Petron Corp. (PSE: PCOR), the Philippines’ largest oil refining and marketing company, more than doubled its net income to P6.3 billion in 2015, despite weak oil prices.

Petron’s 2015 net income improved from its P3 billion net income in 2014. The company attributed the increase to better refining margins, effective risk management and surge in sales volume.

“Petron beat expectations and posted solid results last year,” A Petron media release cited Ramon Ang, the firm’s president, as saying. “Low domestic prices and continued growth in the Philippine and Malaysian economies, coupled with our strategic investments, enabled us to reach record-breaking sales volumes.”

“We are right where we want to be as we continued to grow our business profitably and sustainably,” he added.

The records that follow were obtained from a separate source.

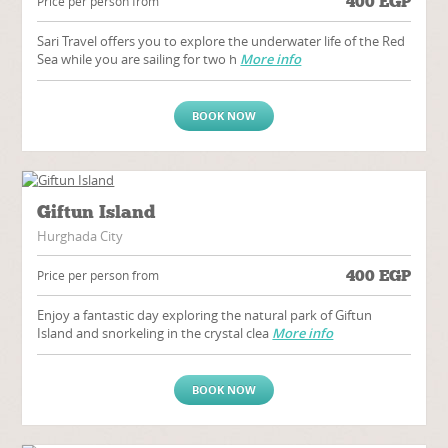
400
EGP
Price per person from
Sari Travel offers you to explore the underwater life of the Red
Sea while you are sailing for two h
More info
BOOK NOW
Giftun Island
Hurghada City
400
EGP
Price per person from
Enjoy a fantastic day exploring the natural park of Giftun
Island and snorkeling in the crystal clea
More info
BOOK NOW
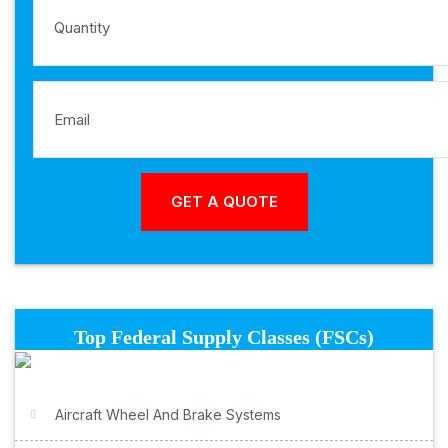
Top Federal Supply Classes (FSCs)
Aircraft Wheel And Brake Systems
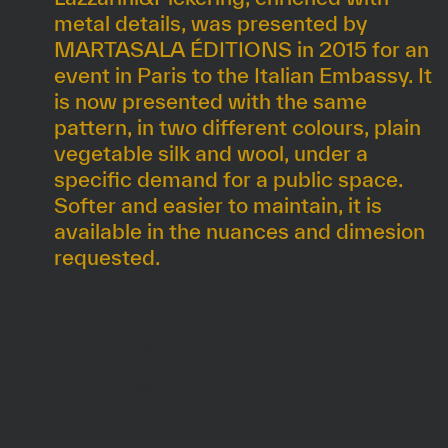
metal details, was presented by
MARTASALA ÉDITIONS in 2015 for an
event in Paris to the Italian Embassy. It
is now presented with the same
pattern, in two different colours, plain
vegetable silk and wool, under a
specific demand for a public space.
Softer and easier to maintain, it is
available in the nuances and dimesion
requested.
DIMENSIONS
210 x 300 cm
Customized size and stain-resistant treatment on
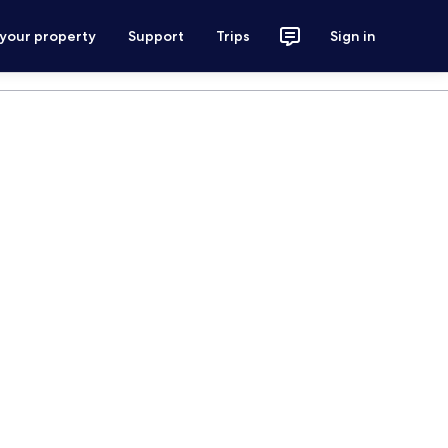
 your property
Support
Trips
Sign in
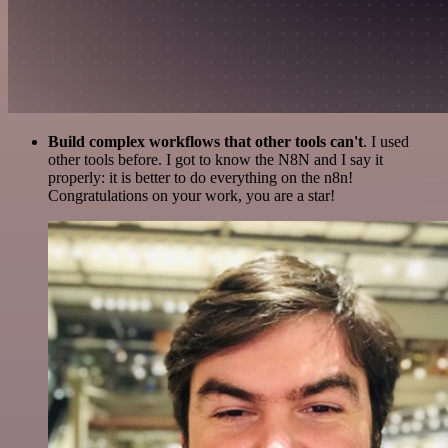
Build complex workflows that other tools can't
. I used
other tools before. I got to know the N8N and I say it
properly: it is better to do everything on the n8n!
Congratulations on your work, you are a star!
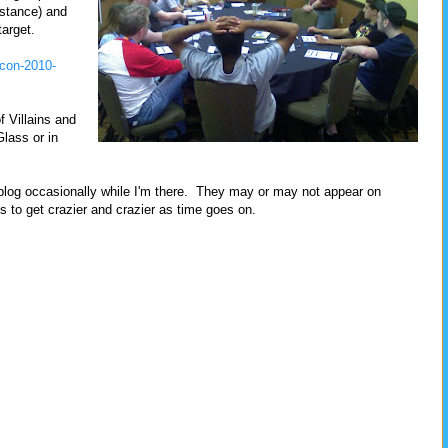
nstance) and
target.
-con-2010-
f Villains and
Glass or in
is blog occasionally while I'm there. They may or may not appear on
o get crazier and crazier as time goes on.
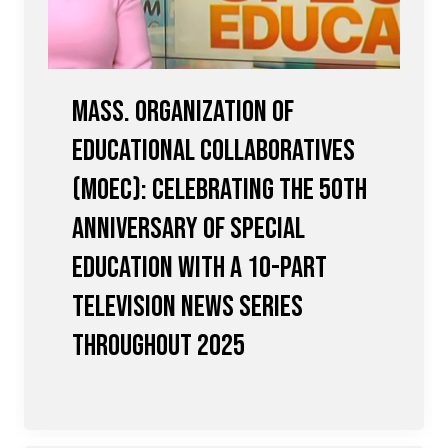
Mass. Organization of
Educational Collaboratives
(MOEC): Celebrating the 50th
Anniversary of Special
Education with a 10-Part
Television News Series
Throughout 2025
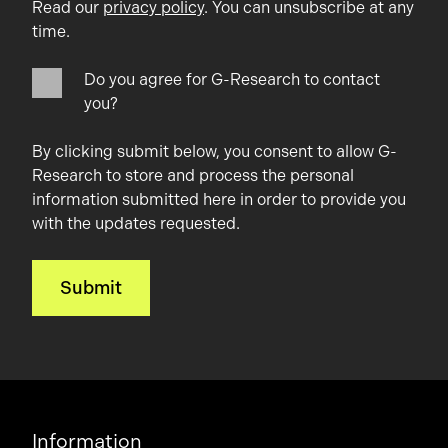
Read our
privacy policy
. You can unsubscribe at any
time.
Do you agree for G-Research to contact
you?
By clicking submit below, you consent to allow G-
Research to store and process the personal
information submitted here in order to provide you
with the updates requested.
Information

The oil refining firm also said that its Philippine and Malaysian operations had a combined sales volume of 98 million barrels in 2015. It grew 13 percent from the 86.5 million barrels sold in 2014. Local sales volume also increased with strong demand coming from reseller, industrial and liquefied petroleum gas (LPG) segments.

As for Petron’s service stations in the Philippines, sales grew by 11percent while LPG grew 16 percent over the period compared to 2014.

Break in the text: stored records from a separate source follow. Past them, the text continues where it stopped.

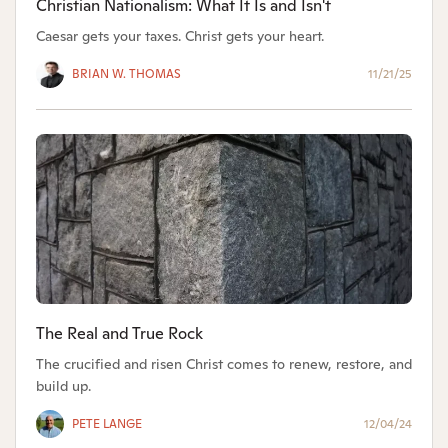
Christian Nationalism: What It Is and Isn't
Caesar gets your taxes. Christ gets your heart.
BRIAN W. THOMAS
11/21/25
The Real and True Rock
The crucified and risen Christ comes to renew, restore, and
build up.
PETE LANGE
12/04/24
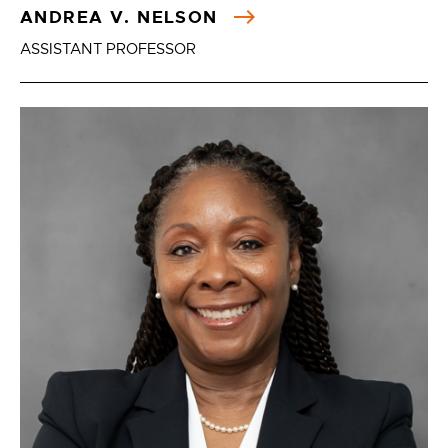
ANDREA V. NELSON
ASSISTANT PROFESSOR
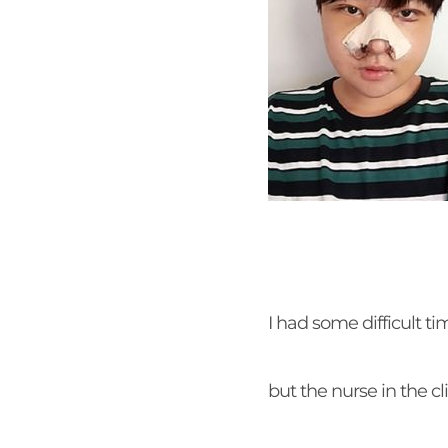
I had some difficult ti
but the nurse in the c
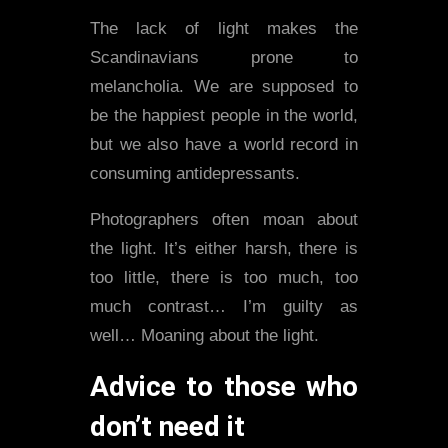
The lack of light makes the
Scandinavians prone to
melancholia. We are supposed to
be the happiest people in the world,
but we also have a world record in
consuming antidepressants.
Photographers often moan about
the light. It’s either harsh, there is
too little, there is too much, too
much contrast… I’m guilty as
well… Moaning about the light.
Advice to those who
don’t need it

“We are definitely on track to deliver better results this year as we reap the benefits of our expansion and upgrading projects. We are well-positioned to take advantage of business opportunities in the downstream oil industry and sustain our growth momentum,” Ang said.

Meanwhile in Malaysia, Petron’s retail gasoline volumes grew by 11 percent, thanks to its rebranding and upgrading program. However, the company registered P360.2 billion in sales revenue, which went down 25 percent from P482.5 billion. The lower sales revenue is blamed on oil prices, which dropped to nearly 50 percent.